Collected data entries
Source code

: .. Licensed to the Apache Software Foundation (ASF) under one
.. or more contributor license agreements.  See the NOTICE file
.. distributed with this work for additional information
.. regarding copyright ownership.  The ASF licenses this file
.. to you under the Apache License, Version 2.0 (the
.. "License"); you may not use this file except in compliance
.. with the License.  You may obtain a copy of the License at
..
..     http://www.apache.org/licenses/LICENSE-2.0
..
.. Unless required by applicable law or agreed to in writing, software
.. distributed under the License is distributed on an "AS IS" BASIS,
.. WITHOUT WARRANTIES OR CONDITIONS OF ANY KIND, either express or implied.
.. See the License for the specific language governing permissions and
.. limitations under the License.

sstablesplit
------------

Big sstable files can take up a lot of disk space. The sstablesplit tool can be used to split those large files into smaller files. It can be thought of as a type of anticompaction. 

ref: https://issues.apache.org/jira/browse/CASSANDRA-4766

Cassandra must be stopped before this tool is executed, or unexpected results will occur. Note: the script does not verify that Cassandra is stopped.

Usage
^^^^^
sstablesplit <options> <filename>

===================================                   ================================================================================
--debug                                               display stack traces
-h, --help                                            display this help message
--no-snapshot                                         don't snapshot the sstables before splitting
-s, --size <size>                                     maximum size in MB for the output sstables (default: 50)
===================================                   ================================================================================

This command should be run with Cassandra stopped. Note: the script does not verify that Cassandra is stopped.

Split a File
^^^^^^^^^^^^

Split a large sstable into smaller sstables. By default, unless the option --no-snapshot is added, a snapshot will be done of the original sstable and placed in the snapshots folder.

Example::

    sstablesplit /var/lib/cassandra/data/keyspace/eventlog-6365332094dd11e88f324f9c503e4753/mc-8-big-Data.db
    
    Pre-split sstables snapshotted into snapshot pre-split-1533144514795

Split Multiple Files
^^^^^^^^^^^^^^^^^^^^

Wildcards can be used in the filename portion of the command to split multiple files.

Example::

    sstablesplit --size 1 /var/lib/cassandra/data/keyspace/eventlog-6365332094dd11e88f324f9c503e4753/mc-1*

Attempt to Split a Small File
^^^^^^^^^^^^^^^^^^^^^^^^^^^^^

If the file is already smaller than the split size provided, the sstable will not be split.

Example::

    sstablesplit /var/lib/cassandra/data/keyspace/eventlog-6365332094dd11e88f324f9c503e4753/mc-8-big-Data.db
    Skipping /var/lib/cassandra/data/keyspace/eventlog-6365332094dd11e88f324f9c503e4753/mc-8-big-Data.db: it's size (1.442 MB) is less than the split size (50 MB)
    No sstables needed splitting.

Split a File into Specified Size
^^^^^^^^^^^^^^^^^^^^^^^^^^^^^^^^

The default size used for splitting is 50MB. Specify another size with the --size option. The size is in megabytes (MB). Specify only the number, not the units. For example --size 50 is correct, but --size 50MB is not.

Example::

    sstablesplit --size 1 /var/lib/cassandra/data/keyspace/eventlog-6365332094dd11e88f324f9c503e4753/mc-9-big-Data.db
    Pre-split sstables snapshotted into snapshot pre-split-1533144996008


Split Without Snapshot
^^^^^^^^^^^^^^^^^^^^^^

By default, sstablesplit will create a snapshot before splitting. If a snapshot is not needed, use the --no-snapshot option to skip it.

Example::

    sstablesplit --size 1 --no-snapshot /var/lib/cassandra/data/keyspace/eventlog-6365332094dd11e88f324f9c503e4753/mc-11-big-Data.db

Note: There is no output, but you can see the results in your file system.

**Your instructions**.
The expected answer is a copy of each line above containing "splitting".

**Task result**.
--no-snapshot                                         don't snapshot the sstables before splitting
    No sstables needed splitting.
The default size used for splitting is 50MB. Specify another size with the --size option. The size is in megabytes (MB). Specify only the number, not the units. For example --size 50 is correct, but --size 50MB is not.
By default, sstablesplit will create a snapshot before splitting. If a snapshot is not needed, use the --no-snapshot option to skip it.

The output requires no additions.